Copy out the text of all the items below, swapping each "deposit" for "down payment" and changing nothing else. Omit the pictures from your answer.

BEGIN

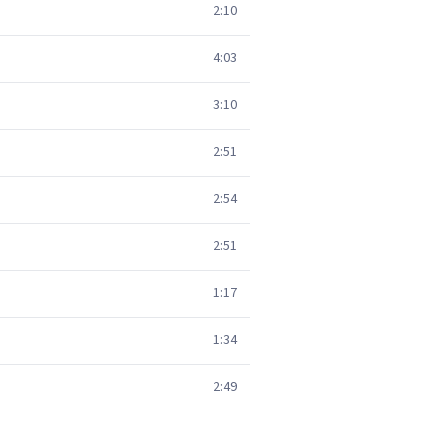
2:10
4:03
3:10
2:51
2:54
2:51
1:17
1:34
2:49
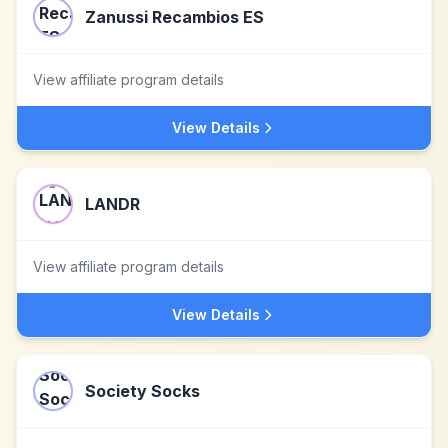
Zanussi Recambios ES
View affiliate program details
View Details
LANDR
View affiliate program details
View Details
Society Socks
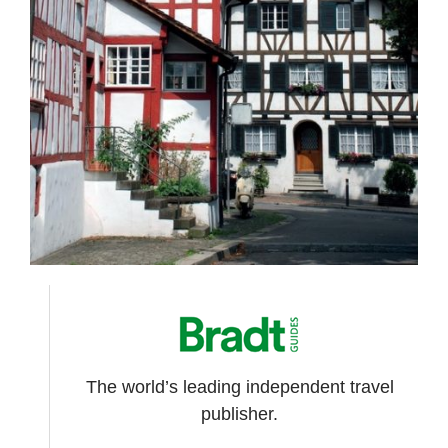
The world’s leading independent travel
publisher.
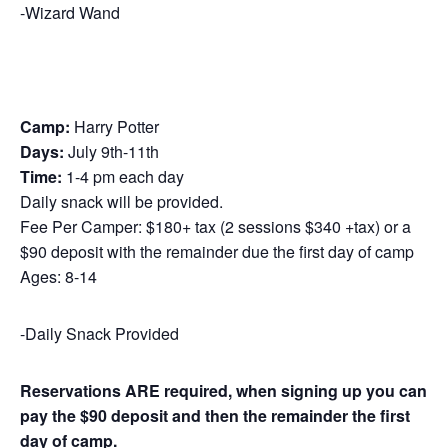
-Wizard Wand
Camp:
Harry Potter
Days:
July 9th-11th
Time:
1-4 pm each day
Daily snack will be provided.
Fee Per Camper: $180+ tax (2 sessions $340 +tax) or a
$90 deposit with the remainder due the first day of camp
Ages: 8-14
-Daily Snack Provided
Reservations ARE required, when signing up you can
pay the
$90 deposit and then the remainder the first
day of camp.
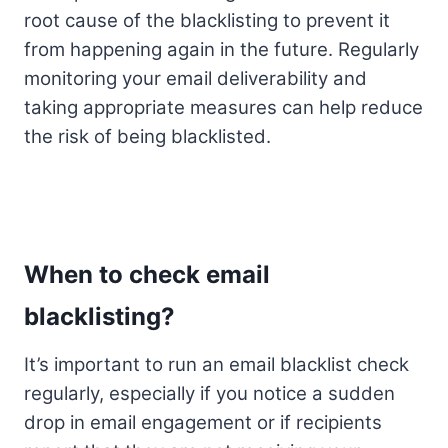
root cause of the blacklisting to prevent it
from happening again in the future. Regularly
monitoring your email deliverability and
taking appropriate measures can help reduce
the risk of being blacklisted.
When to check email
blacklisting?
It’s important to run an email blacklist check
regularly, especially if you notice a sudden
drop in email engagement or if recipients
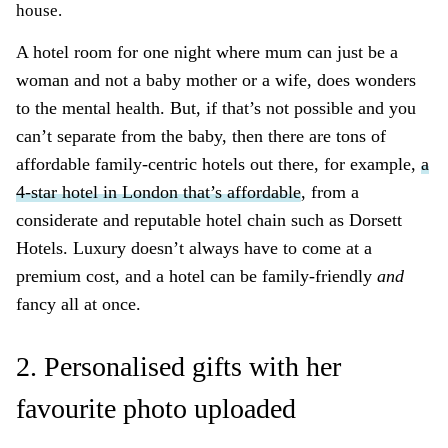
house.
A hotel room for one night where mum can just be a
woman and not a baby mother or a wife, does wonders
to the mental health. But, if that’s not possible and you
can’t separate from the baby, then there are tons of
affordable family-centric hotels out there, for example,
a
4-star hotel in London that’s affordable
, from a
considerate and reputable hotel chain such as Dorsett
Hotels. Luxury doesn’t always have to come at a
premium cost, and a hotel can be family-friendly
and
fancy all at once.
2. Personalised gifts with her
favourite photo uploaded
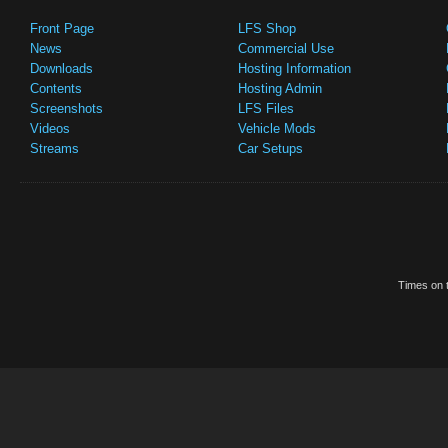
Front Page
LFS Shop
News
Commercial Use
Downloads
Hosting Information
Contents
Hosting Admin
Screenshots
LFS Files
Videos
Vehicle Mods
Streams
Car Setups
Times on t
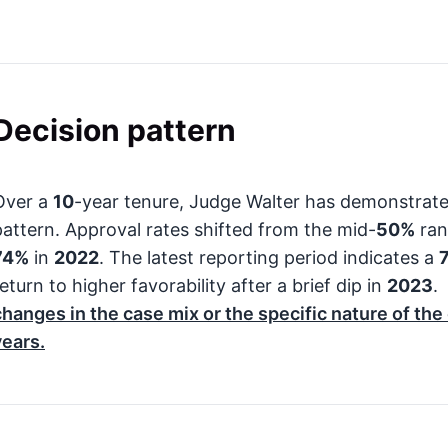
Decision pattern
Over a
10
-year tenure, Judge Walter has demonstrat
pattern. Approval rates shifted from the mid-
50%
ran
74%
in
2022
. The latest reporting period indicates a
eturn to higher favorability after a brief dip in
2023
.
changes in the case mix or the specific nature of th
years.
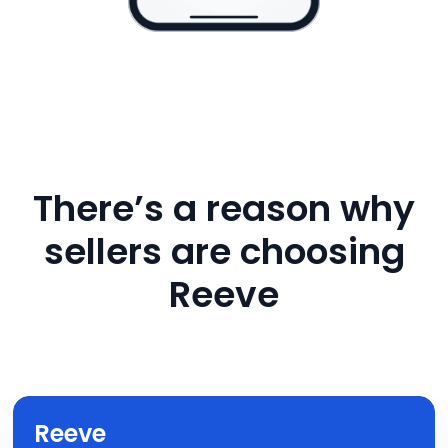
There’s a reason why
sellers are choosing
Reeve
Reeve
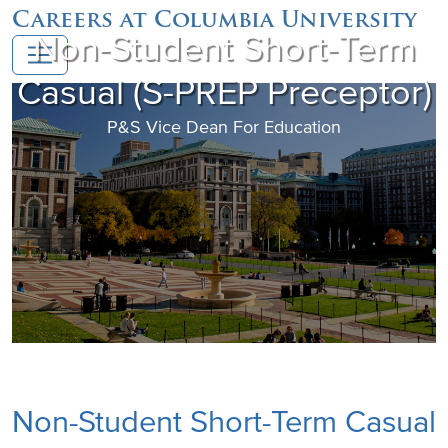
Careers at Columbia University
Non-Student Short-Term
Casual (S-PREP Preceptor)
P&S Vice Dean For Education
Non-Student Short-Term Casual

END

- RESPONSE TO THIS EXERCISE -
2:10
4:03
3:10
2:51
2:54
2:51
1:17
1:34
2:49
Zanussi Recambios ES
View affiliate program details
View Details
LANDR
View affiliate program details
View Details
Society Socks
The world’s leading independent travel
publisher.
-Wizard Wand
Camp:
Harry Potter
Days:
July 9th-11th
Time:
1-4 pm each day
Daily snack will be provided.
Fee Per Camper: $180+ tax (2 sessions $340 +tax) or a
$90 down payment with the remainder due the first day of camp
Ages: 8-14
-Daily Snack Provided
Reservations ARE required, when signing up you can
pay the
$90 down payment and then the remainder the first
day of camp.
root cause of the blacklisting to prevent it
from happening again in the future. Regularly
monitoring your email deliverability and
taking appropriate measures can help reduce
the risk of being blacklisted.
When to check email
blacklisting?
It’s important to run an email blacklist check
regularly, especially if you notice a sudden
drop in email engagement or if recipients
house.
A hotel room for one night where mum can just be a
woman and not a baby mother or a wife, does wonders
to the mental health. But, if that’s not possible and you
can’t separate from the baby, then there are tons of
affordable family-centric hotels out there, for example,
a
4-star hotel in London that’s affordable
, from a
considerate and reputable hotel chain such as Dorsett
Hotels. Luxury doesn’t always have to come at a
premium cost, and a hotel can be family-friendly
and
fancy all at once.
2. Personalised gifts with her
favourite photo uploaded
Front Page
LFS Shop
News
Commercial Use
Downloads
Hosting Information
Contents
Hosting Admin
Screenshots
LFS Files
Videos
Vehicle Mods
Streams
Car Setups
Times on t
Decision pattern
Over a
10
-year tenure, Judge Walter has demonstrat
pattern. Approval rates shifted from the mid-
50%
ran
74%
in
2022
. The latest reporting period indicates a
eturn to higher favorability after a brief dip in
2023
.
changes in the case mix or the specific nature of th
years.
There’s a reason why
sellers are choosing
Reeve
Reeve
Careers at Columbia University
Non-Student Short-Term
Casual (S-PREP Preceptor)
P&S Vice Dean For Education
Non-Student Short-Term Casual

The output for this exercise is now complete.